Nous tâchons de mener un travail de lobbying de toutes les manières possibles en cherchant à dialoguer avec des membres de tous les partis politiques. Nous les invitons, mais nous nous rendons aussi activement au Parlement. Pour le moment, nous nous attelons à la formation d’un groupe parlementaire et d’un comité consultatif composé d’élu·e·s politiques et de personnes réfugiées.
Nous décernons régulièrement des prix de remerciement, comme récemment au réseau de solidarité de Berne pour son engagement en faveur des personnes non régularisées, ainsi qu’à Nigg Gugger et Marianne Streiff-Feller, membres PEV du Conseil national, pour leur motion visant une solution humanitaire pour les personnes requérantes d’asile déboutées. Le Secrétariat d’État aux migrations (SEM) en a également reçu un après l’introduction du statut de protection S pour les personnes réfugiées d’Ukraine.
Lorsqu’il y a un problème ici ou là , nous soumettons des propositions d’amélioration. Cela nous donne en même temps la possibilité d’engager la discussion avec les parties prenantes concernées.

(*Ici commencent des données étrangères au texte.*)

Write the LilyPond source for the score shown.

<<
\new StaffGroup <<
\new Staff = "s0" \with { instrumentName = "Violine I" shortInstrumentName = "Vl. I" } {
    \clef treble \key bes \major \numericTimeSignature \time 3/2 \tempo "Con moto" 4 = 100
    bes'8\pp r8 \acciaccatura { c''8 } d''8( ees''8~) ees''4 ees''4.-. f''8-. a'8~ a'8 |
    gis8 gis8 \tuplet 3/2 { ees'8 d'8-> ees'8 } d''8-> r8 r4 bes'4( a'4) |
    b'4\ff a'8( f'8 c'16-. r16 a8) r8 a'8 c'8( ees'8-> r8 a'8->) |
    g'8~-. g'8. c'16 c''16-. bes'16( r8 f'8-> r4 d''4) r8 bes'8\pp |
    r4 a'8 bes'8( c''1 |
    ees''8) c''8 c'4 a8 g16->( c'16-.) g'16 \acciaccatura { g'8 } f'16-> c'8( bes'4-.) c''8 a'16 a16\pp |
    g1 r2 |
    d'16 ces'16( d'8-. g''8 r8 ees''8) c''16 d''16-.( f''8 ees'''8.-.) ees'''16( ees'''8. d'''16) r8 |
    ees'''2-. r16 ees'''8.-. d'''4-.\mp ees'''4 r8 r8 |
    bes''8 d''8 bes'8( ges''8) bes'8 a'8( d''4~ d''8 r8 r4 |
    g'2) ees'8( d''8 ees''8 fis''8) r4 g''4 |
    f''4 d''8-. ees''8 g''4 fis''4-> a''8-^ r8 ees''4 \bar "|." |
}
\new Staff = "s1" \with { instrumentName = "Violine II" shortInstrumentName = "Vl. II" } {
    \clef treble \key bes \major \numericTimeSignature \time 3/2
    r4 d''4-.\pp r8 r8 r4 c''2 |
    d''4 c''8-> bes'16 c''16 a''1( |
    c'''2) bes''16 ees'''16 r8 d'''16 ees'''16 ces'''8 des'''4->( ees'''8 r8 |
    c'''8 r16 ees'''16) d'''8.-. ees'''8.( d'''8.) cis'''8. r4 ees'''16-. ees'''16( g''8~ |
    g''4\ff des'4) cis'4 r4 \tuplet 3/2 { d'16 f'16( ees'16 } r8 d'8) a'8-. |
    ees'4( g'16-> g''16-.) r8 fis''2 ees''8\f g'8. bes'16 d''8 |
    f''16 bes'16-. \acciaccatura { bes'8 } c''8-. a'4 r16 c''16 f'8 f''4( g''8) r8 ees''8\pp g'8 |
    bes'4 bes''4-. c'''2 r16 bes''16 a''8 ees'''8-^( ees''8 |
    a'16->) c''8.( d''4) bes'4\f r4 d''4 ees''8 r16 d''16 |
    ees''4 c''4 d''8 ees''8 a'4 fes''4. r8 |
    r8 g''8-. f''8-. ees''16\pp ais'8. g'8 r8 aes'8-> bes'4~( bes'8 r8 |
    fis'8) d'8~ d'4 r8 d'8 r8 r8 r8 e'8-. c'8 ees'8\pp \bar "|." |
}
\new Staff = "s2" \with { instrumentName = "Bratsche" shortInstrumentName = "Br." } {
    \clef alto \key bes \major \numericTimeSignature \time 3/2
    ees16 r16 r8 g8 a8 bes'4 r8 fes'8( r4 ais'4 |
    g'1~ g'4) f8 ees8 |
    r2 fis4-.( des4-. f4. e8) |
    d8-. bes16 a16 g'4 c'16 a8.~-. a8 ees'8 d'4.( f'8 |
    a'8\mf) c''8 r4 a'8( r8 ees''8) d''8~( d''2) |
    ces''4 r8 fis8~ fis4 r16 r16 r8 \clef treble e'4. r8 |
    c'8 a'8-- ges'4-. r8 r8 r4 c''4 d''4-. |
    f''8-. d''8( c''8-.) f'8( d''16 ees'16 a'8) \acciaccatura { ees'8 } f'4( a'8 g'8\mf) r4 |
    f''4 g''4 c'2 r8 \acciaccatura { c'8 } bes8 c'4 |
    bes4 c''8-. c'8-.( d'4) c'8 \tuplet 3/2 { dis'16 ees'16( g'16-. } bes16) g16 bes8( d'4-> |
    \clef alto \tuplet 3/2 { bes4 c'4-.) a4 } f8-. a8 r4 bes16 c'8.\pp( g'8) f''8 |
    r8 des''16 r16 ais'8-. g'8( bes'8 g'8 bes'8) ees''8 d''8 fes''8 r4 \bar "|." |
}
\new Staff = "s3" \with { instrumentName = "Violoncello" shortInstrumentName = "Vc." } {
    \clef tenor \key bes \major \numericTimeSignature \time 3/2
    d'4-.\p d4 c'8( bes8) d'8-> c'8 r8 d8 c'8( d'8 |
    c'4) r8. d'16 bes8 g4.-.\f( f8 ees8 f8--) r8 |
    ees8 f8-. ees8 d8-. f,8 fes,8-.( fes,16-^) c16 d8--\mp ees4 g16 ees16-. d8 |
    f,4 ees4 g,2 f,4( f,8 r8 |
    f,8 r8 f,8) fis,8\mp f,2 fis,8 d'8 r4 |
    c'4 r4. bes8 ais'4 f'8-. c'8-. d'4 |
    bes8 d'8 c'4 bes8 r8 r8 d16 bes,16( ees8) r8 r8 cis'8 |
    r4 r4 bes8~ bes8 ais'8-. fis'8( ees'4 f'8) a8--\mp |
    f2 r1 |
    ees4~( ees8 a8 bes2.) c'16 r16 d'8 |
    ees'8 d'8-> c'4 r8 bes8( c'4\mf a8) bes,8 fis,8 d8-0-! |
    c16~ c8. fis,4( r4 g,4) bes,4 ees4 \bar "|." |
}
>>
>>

Nous sommes également en contact avec les autorités. Des séances régulières sont organisées avec le SEM et nous nous sommes rendu·e·s à l’Office fédéral de la douane et de la sécurité des frontières (OFDF) au sujet de Frontex en février 2024. Il est important pour nous d’entretenir une collaboration constructive avec les décideuses et les décideurs.
Nous recherchons aussi dans la mesure du possible à collaborer avec les médias pour promouvoir les recommandations adoptées par le Parlement des réfugiés. À côté de cela, nous participons à divers événements tels que le Symposium de l’asile en mai 2024.
Le monde politique suisse est-il prêt à accepter la participation active de personnes ayant connu la migration et l’exil ?
Mahtab Aziztaemeh: C’est une question intéressante à laquelle j’aimerais répondre de façon critique. Nous entendons parler de participation partout, mais il me manque les résultats concrets dans la pratique. Les personnes réfugiées sont toujours invitées aux débats publics en même temps que des spécialistes, ce qui envoie le message subliminal que nous ne sommes pas considéré·e·s comme des expert·e·s, mais comme des victimes. J’ai toutefois bon espoir que nous pourrons parvenir ensemble à une participation réelle. Le Parlement des réfugiés peut montrer l’exemple en ce sens aux côtés des décideuses et décideurs, des autorités, des organisations et des spécialistes dans divers domaines de l’asile et de la migration. Parler de participation ne suffit pas s’il n’y a pas une réelle volonté de considérer les personnes réfugiées sur un pied d’égalité et de tenir compte de leur expertise. Ce n’est que lorsque nous pourrons nous aussi contribuer aux décisions qui nous concernent que nous aurons atteint la véritable inclusion.